Excerpts from a dataset:
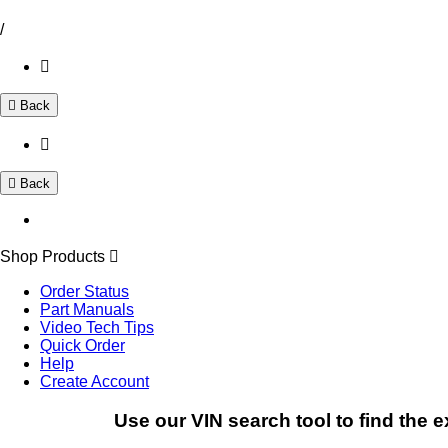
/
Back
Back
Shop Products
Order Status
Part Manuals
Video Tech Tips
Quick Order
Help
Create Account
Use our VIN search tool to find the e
---
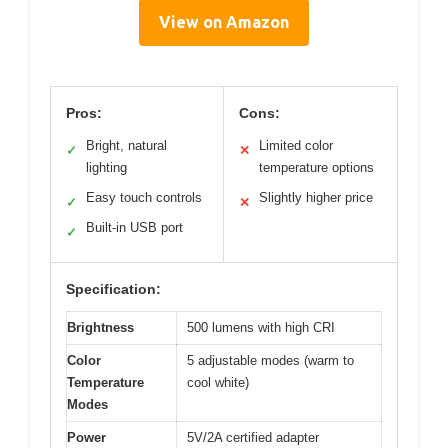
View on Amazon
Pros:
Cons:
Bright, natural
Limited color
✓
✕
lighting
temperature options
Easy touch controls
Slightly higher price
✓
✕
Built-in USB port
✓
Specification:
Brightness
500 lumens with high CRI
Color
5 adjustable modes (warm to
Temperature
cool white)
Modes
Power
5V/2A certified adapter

Exercise: Take everything from the line containing "View on Amazon" down to the line containing "5V/2A certified adapter", and change "Power" to "Input". Return only those lines, with nothing else altered.

The completed task:
View on Amazon
Pros:
Cons:
Bright, natural
Limited color
✓
✕
lighting
temperature options
Easy touch controls
Slightly higher price
✓
✕
Built-in USB port
✓
Specification:
Brightness
500 lumens with high CRI
Color
5 adjustable modes (warm to
Temperature
cool white)
Modes
Input
5V/2A certified adapter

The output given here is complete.